We only have to grasp one truth uncaptured by a formal system to satisfy Goedel's criterion, not all truths.
As I read it.
I see nothing that leads me to believe that we're capable of grasping the complete truth in mathematics.We only have to grasp one truth uncaptured by a formal system to satisfy Goedel's criterion, not all truths.
As I read it.
I was responding to this specific quote from Yourgrau (my underlines):
... The complete set of mathematical truths will never be captured by any finite or recursive list of axioms that is fully formal. Thus, no mechanical device, no computer, will ever be able to exhaust the truths of mathematics. It follows immediately, as Gödel was quick to point out, that if we are able somehow to grasp the complete truth in this domain, then we, or our minds, are not machines or computers.
So, by this argument, we'd have to grasp the complete truth of mathematics (whatever that might mean) in order to conclude that "we, or our minds, are not machines or computers." I was calling into question the likelihood of our being able to grasp the complete truth of mathematics. And, if we can't, it no longer follows (from this argument) that "we, or our minds, are not machines or computers".
Good to hear from you, bud...
[headsonpikes:] We only have to grasp one truth uncaptured by a formal system to satisfy Goedel's criterion, not all truths. As I read it.
Too many people make the mistake of concluding that if human minds can grasp more theorems than a consistent formal system like mathematics, then our minds must not be "computer-like" (i.e. not a formal system, or not deterministic).
This is a fallacy.
Here's what I wrote on that issue in my review of Robert Penrose's, "The Emperor's New Mind":
Additionally, it's not encouraging that even when arguing a point in his own field of mathematics, he miapplies it. He invokes Godel's Incompleteness Theorem in support of his speculations about mind, but makes the same mistaken made by countless metaphysicists before him -- and rebutted by countless other people already.It only demonstrates that the human mind is not a *consistent* formal system -- and even that conclusion holds only if the human mind is demonstrably "complete", which is certainly an unwarranted presumption.Godel's Theorem states that a formal system cannot be simultaneously consistent and complete. Penrose makes two mistakes when he applies this to mind:
1. He equates "formal system" with "deterministic system", but they are not synonyms. All formal systems are deterministic, but not all deterministic systems operate in the manner of formal systems. [i.e., the limitation of formal systems is not necessarily a limitation on *all* types of deterministic systems.]
2. Penrose presumes that since human minds can arrive at conclusions which formal systems can not, that therefore we are not subject to Godel's Incompleteness Theorem, and thus our minds are not formal/deterministic systems.
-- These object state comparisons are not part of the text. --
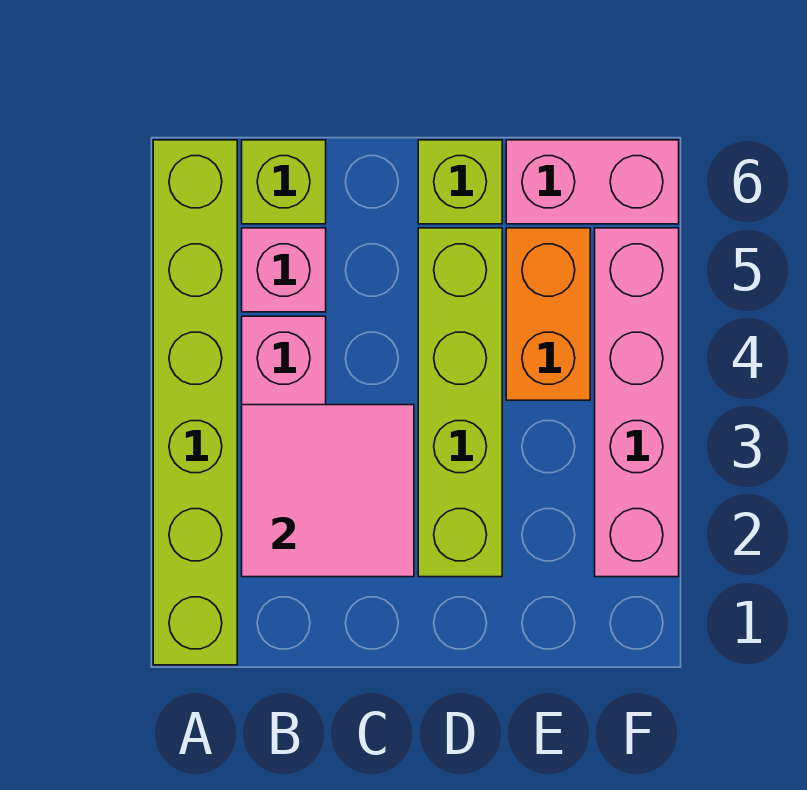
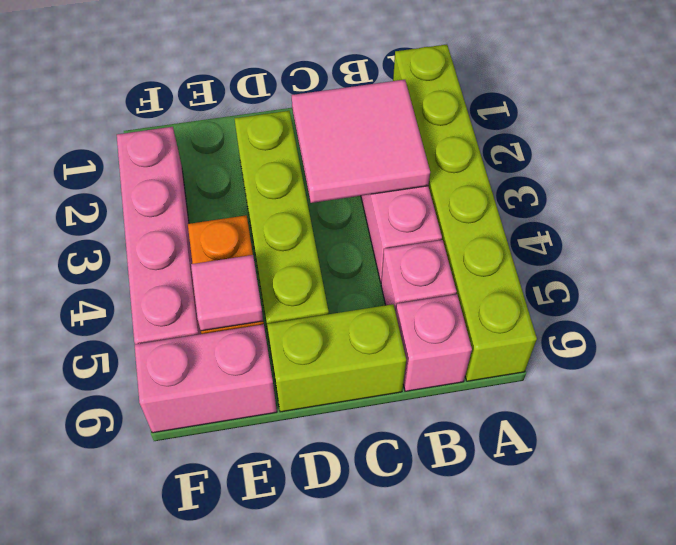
lime brick B6 level 1 -> pink brick B6 level 1
lime brick D6 level 1 -> lime brick C6:D6 level 1
none -> pink tile E5 level 2

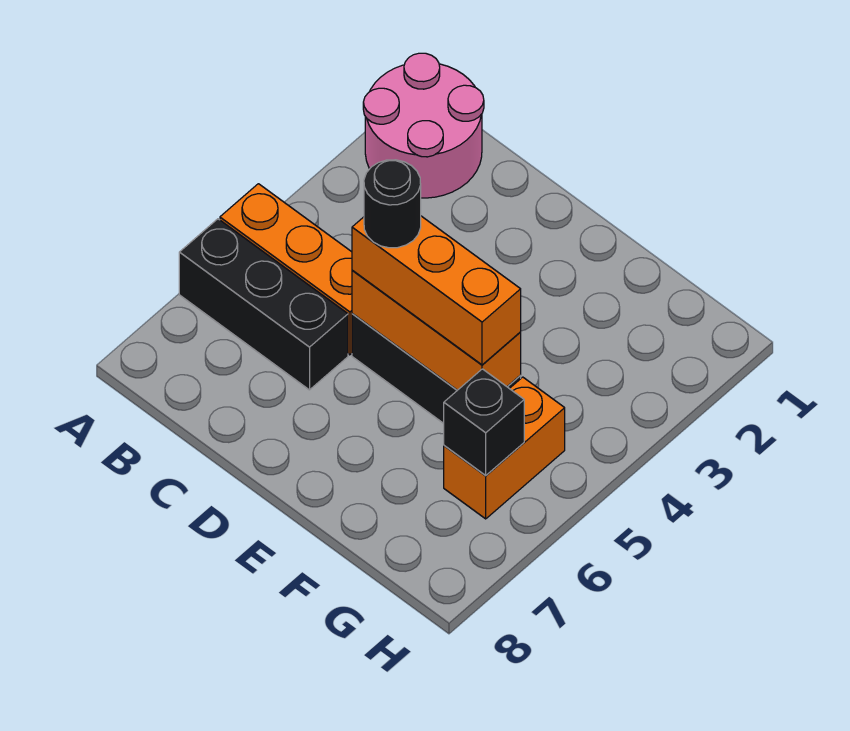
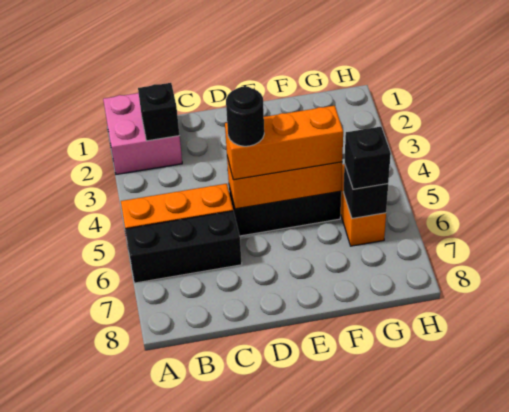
pink round brick A1:B2 level 1 -> pink brick A1:B2 level 1
none -> black brick B2 level 2
none -> black brick G6 level 3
Penrose forgets that the more obvious reason we can do so is contained in the flip-side of Godel's two opposing conditions -- the human mind is not *consistent*. That is, it is capable of reaching conclusions which are wrong and/or contradict other conclusions. Godel's Theorem is *only* a limitation on *consistent* formal systems -- that is, those which never produce contradictory results.
Needless to say, the human mind is not such a system. We're quite capable of contradicting ourselves, in a logical sense. We sacrifice logical consistency (and therefore rigid accuracy) for flexibility. This does indeed allow us to recognize truths that formal systems are "blind" to -- but at the expense of being able to make mistakes as well. Formal systems may be limited by the Godel Incompleteness Theorem -- but at the same time they're capable of producing *only* correct proofs. There are trade-offs and advantages either way.
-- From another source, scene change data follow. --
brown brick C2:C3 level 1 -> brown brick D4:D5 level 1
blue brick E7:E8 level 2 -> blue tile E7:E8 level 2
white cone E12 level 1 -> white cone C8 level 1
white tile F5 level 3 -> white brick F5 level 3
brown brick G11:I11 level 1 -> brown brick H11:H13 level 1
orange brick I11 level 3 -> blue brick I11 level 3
In short, the human mind can exceed the abilities of formal systems (in *some* regards) not because the mind is nondeterministic, but because it uses "fuzzy" logic that isn't guaranteed to be always accurate. Win some, lose some.
Godel's Incompleteness Theorem is no support for the hypothesis that the human mind cannot be, at its foundation, some sort of formal or deterministic system.
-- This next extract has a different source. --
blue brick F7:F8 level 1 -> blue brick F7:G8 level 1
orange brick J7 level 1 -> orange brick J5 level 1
It's also important to note that a deterministic computer which just mechanically enumerated all postulates would likewise be complete, albeit at the same cost -- inconsistency. So would one which enumerated all postulates, then weeded out some of the more obviously false (Godel's theorem shows that it can't weed out *all* of them). Such a computer, if self-aware, might likewise try to argue that since it can "find" more truths than a formal system, it's non-deterministic, but again that would be incorrect, for the reasons described above (and obviously so in this case, since the computer *is* acting deterministically).